Fig. 1: Somatosensory suppression of neurons in primary auditory cortex (A1) of awake, head-fixed mice.

From: Subcortical circuits mediate communication between primary sensory cortical areas in mice

Fig. 1

a Top: Schematic of recording setup. MGB, medial geniculate body. Bottom: Example frequency response profiles and PSTHs of best frequency (BF) responses from a unit recorded in A1 of an awake, passively listening mouse, illustrating tone responses (80 dB SPL) with (orange) or without (black) concurrent whisker stimulation. sp/s, spikes per second.

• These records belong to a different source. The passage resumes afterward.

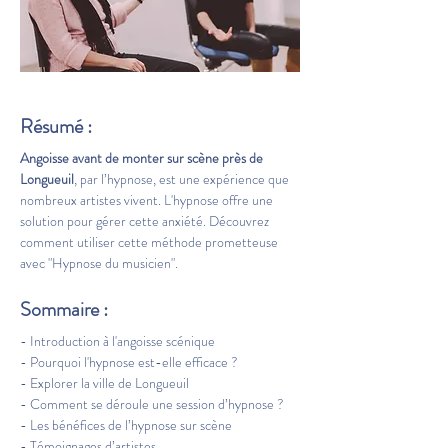
Résumé :
Angoisse avant de monter sur scène près de 
Longueuil
, par l’hypnose, est une expérience que 
nombreux artistes vivent. L'hypnose offre une 
solution pour gérer cette anxiété. Découvrez 
comment utiliser cette méthode prometteuse 
avec "Hypnose du musicien".
Sommaire :
- Introduction à l'angoisse scénique
- Pourquoi l'hypnose est-elle efficace ?
- Explorer la ville de Longueuil
- Comment se déroule une session d’hypnose ?
- Les bénéfices de l’hypnose sur scène
- Témoignages d’artistes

Median frequency response profiles for tones presented at 60 (b) and 80 dB SPL (c) across units recorded in A1 of awake mice (60 dB SPL change in BF response: P = 1.7 × 10−12, n = 140, two-sided Wilcoxon signed-rank test; 80 dB SPL change in BF response: P = 1.2 × 10−13, n = 140, two-sided Wilcoxon signed-rank test). Relationship between normalized firing rate (FR) for all A1 units (black dots) for tones presented at 60 (d) or 80 dB SPL (e) across all frequencies either with (“combined”) or without (“tones alone”) whisker stimulation. Thick multi-colored lines show the running median of this relationship (window: 0.1 normalized firing rate), and the colors denote the distance from BF. The diagonal dashed red line is the line of equality. A larger distance between the multi-colored line and the diagonal line at the blue end than at the red end indicates divisive scaling. The shaded area indicates the 95% confidence intervals of the means (a frequency response profiles), the s.e.m. (a PSTHs) or the 95% nonparametric confidence intervals of the median (b, c). n = 140 (4 mice).